--- What you will do ---
Return the lines below exactly, from the first one through the line that has "установки пурифайера.". Leave out everything after it.
:: Dataset
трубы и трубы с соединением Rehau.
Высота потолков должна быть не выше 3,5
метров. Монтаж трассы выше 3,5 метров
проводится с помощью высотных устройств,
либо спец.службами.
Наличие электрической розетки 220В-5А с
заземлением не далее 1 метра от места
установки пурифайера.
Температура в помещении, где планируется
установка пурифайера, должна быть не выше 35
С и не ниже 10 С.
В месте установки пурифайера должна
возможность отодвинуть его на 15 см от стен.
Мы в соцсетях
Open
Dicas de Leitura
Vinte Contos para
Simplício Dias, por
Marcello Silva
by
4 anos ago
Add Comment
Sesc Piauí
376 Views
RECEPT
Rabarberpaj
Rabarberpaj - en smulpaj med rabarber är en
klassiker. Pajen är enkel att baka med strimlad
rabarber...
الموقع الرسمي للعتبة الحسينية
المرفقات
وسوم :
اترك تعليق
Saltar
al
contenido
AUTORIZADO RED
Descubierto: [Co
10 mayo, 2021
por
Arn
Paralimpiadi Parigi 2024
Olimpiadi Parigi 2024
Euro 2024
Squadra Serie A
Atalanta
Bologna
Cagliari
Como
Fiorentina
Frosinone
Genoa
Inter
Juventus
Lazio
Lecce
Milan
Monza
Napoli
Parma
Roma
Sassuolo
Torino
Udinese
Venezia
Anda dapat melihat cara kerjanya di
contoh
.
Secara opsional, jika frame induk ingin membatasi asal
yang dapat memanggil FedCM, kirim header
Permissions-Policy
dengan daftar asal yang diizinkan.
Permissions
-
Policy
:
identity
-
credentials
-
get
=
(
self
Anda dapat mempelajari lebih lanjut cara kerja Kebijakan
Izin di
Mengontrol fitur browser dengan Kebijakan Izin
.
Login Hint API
::::
--- Solution below ---
трубы и трубы с соединением Rehau.
Высота потолков должна быть не выше 3,5
метров. Монтаж трассы выше 3,5 метров
проводится с помощью высотных устройств,
либо спец.службами.
Наличие электрической розетки 220В-5А с
заземлением не далее 1 метра от места
установки пурифайера.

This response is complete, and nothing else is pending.